Dimitrios Vlachogiannis (St. ID: 3034311700)

Part 1: Image Classification

Data

For the first part of the project, the FashionMNIST was employed. Indicatively, below several images are visualized along with their labels:

Implementation and Training Details

A convolutional neural network was used through PyTorch. The CNN uses a convolutional layer, max pooling layer and Rectilinear Unit as non-linearity. The architecture of the final neural network includes 2 convolutional layers, 32 channels each, where each convolutional layer is followed by a ReLU followed by a maxpool. In the end 2 fully connected layers are implemented. ReLU is applied only after the first fully connected layer.

Having tested different architectures and tuned hypermeters like batch size (chosen value 64) and learning rate (chosen value 0.001), we plot the training and validation accuracies.

The per class accuracies are displayed in the following table:

The hardest classes to predict proved to be the shirt related ones, namely T-Shirts, Pullovers, and Shirts.

Below are plotted 2 correctly classified images from each class:

Additionally, 2 examples of incorrectly classified are plotted from each class:

Finally, the learned filters are visualized, 32 for each of the 2 channels:

Channel 1

Channel 2

Part 2: Semantic Segmentation

Model Architecture

The architecture of the model is the following:

#########################################

nn.Conv2d(3, 64, 4, padding=2),

nn.BatchNorm2d(64),

nn.Conv2d(64, 128, 4, padding=2),

nn.BatchNorm2d(128),

nn.ReLU(inplace=True),

nn.MaxPool2d(2),

nn.Conv2d(128, 256, 4, padding=2),

nn.BatchNorm2d(256),

nn.Conv2d(256, 512, 3, padding=2),

nn.BatchNorm2d(512),

nn.ReLU(inplace=True),

nn.MaxPool2d(2),

nn.ConvTranspose2d(512, 256, 3,stride=2,padding = 1),

nn.ConvTranspose2d(256, 128, 3,padding = 2),

nn.ReLU(inplace=True),

nn.ConvTranspose2d(128, 5, 4,stride=2,padding=2))

#########################################

After testing for different values, the learning rate utilized was 10^-3 with a weight decay of 10^-5 while the batch size was chosen to be 8.

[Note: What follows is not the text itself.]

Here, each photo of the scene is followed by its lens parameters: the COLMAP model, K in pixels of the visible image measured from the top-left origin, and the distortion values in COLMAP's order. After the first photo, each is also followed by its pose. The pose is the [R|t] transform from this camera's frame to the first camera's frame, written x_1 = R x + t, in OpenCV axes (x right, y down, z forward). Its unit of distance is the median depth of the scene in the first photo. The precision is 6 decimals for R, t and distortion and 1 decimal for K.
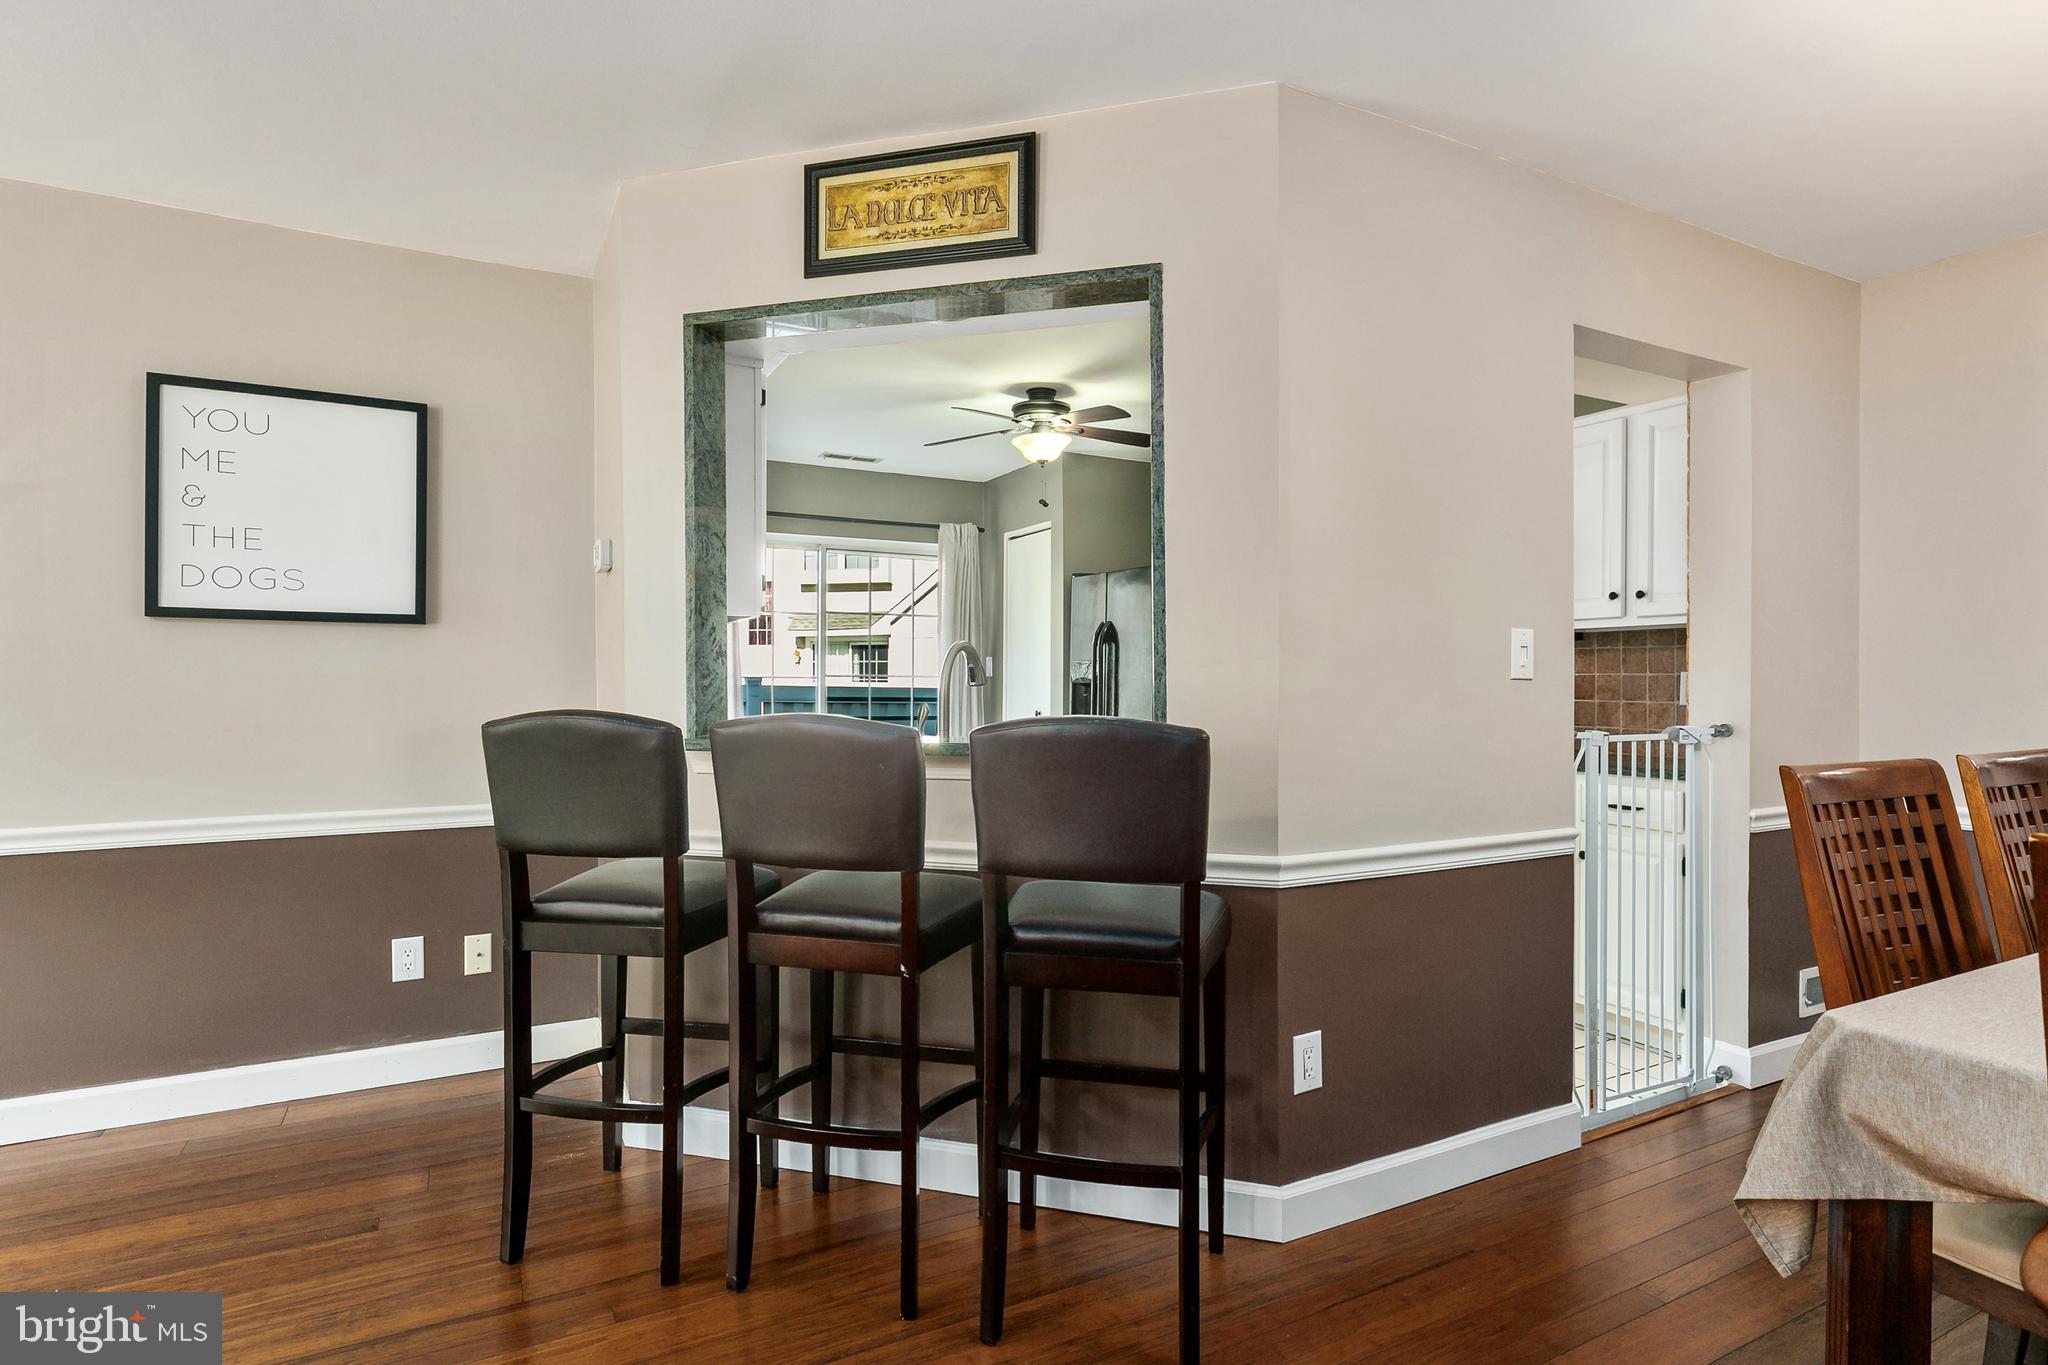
lens RADIAL K [[1043.9, 0, 1032.4], [0, 1043.9, 676.9], [0, 0, 1]] dist [0.003126, -0.000756]
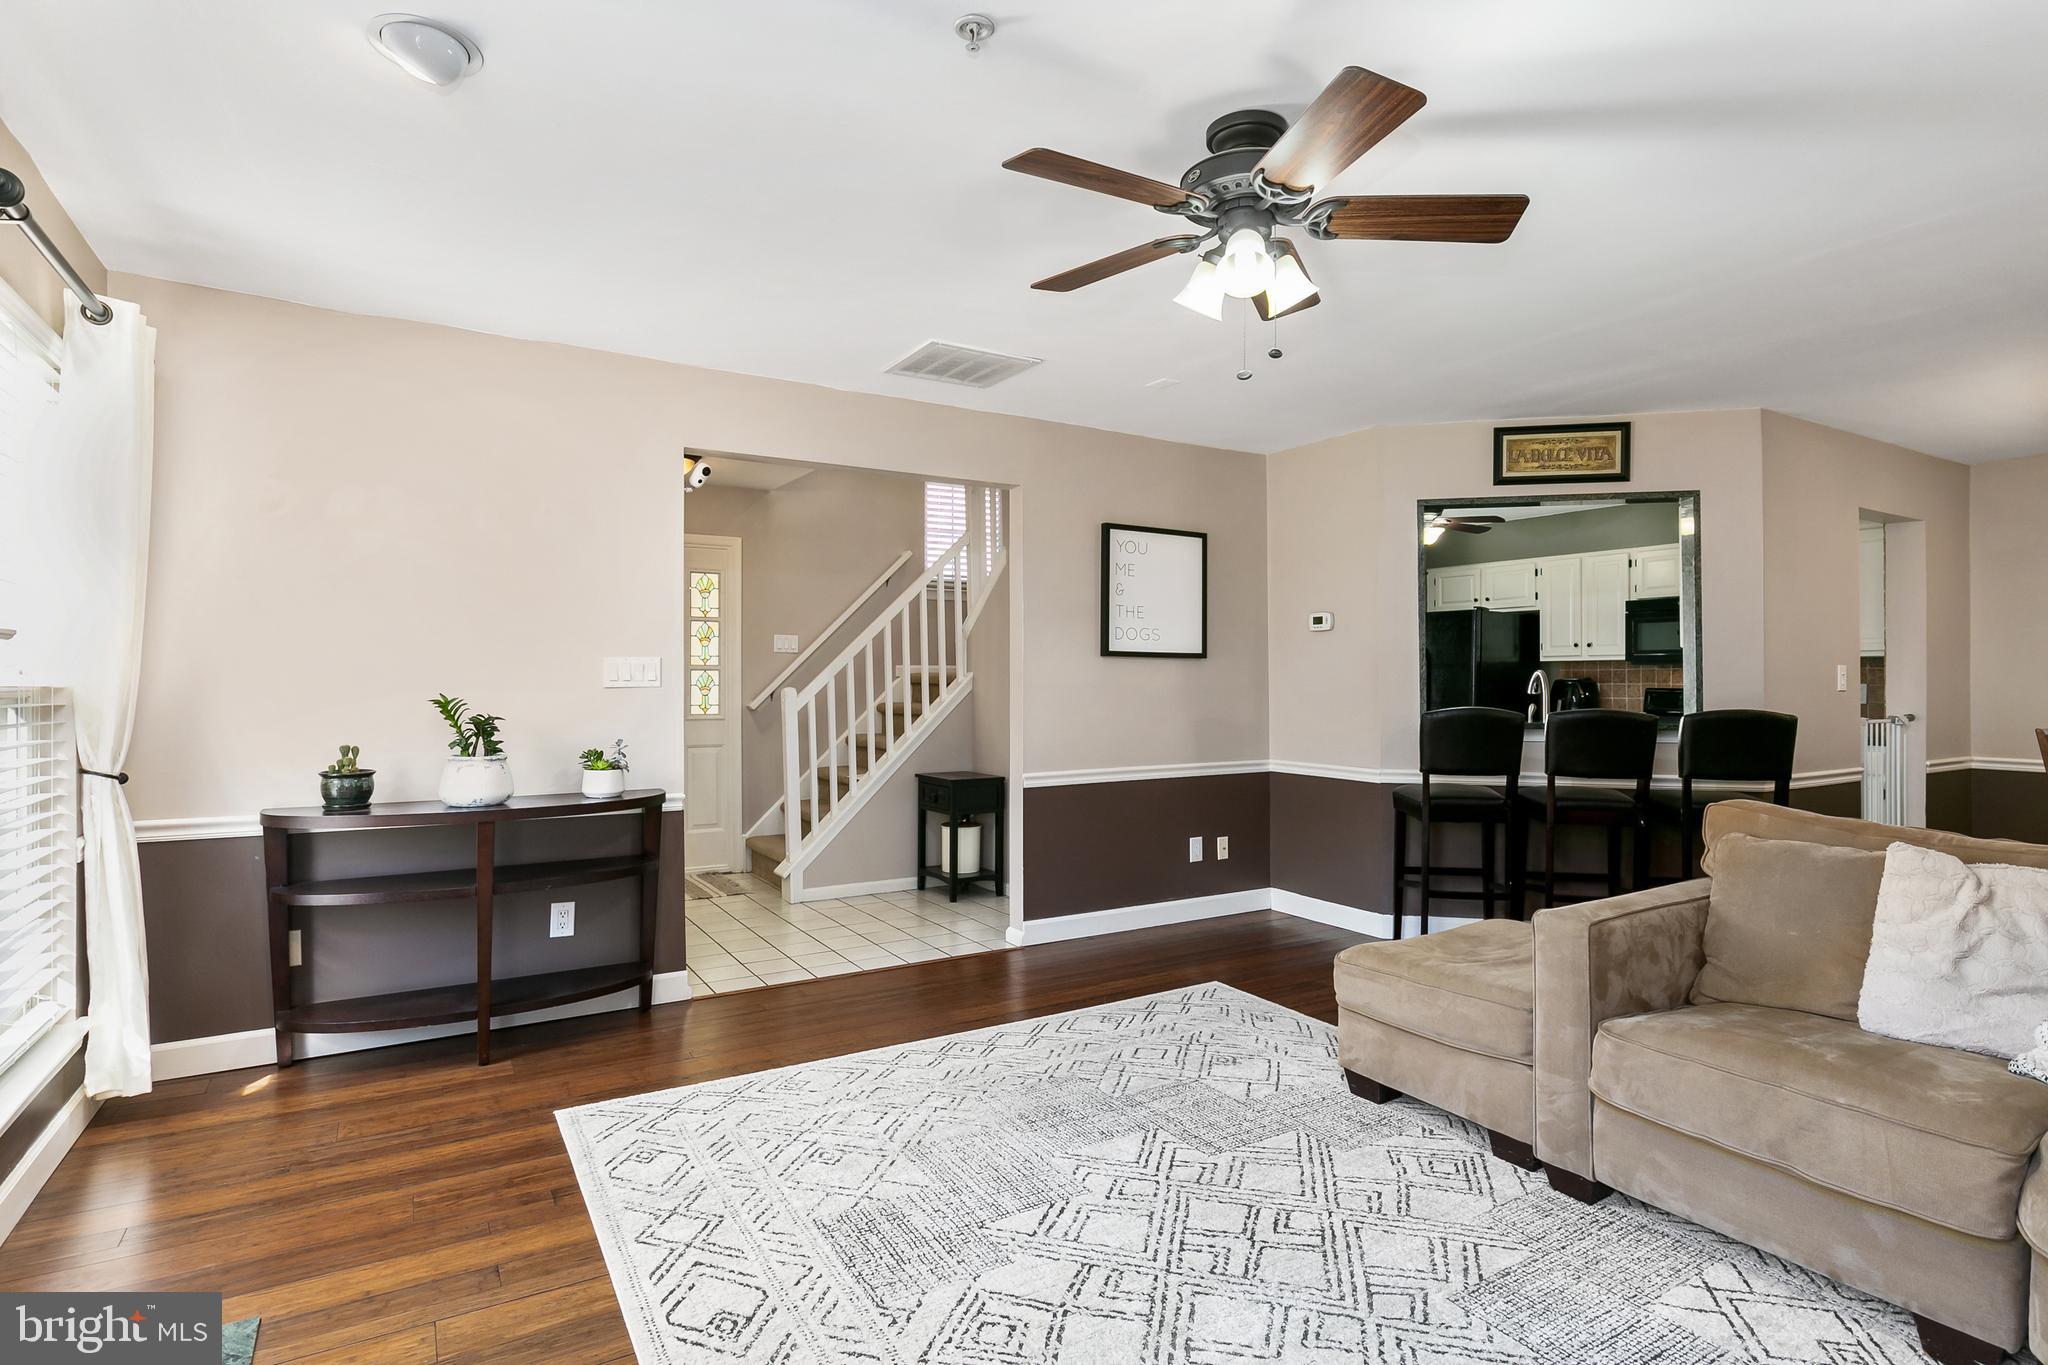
lens RADIAL K [[1043.9, 0, 1032.1], [0, 1043.9, 679.4], [0, 0, 1]] dist [0.003126, -0.000756]
pose [[0.998345, 0.000038, 0.057512, -1.190873], [-0.000231, 0.999994, 0.003346, -0.026106], [-0.057511, -0.003354, 0.998339, -0.898895]]
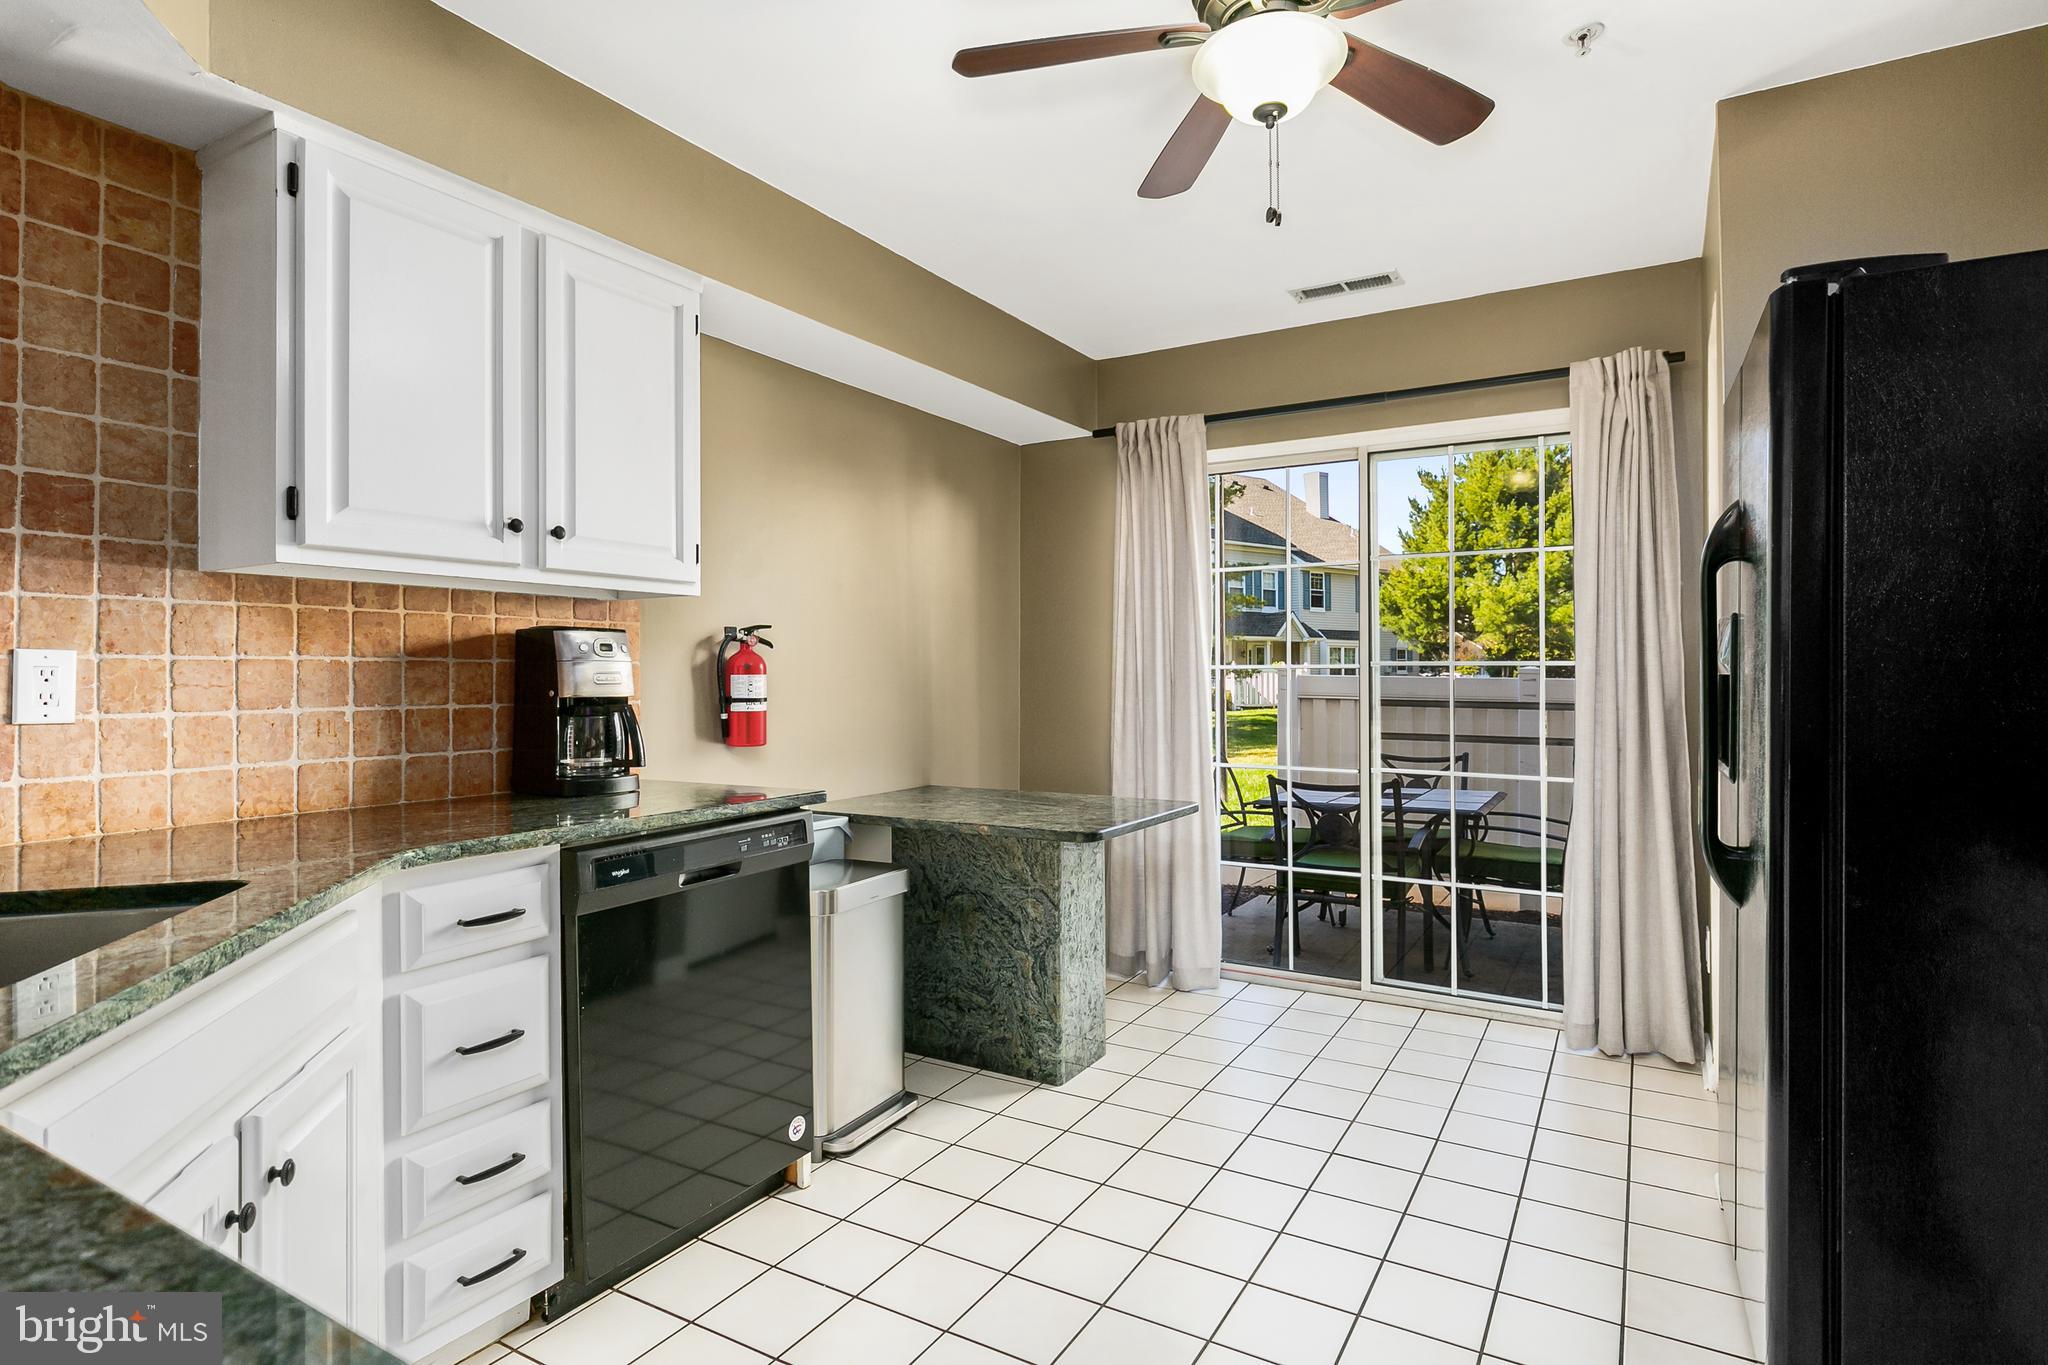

Training and Validation Loss

Average Precision

The Average Precision on all classes achieved was 56.29%.

Example

The model seems to be doing decently (façades and balconies) and in some cases really well (windows) in all categories but the pillar ones. Also, the other category could be doing better for areas like the sky that do not correspond to any architectural style.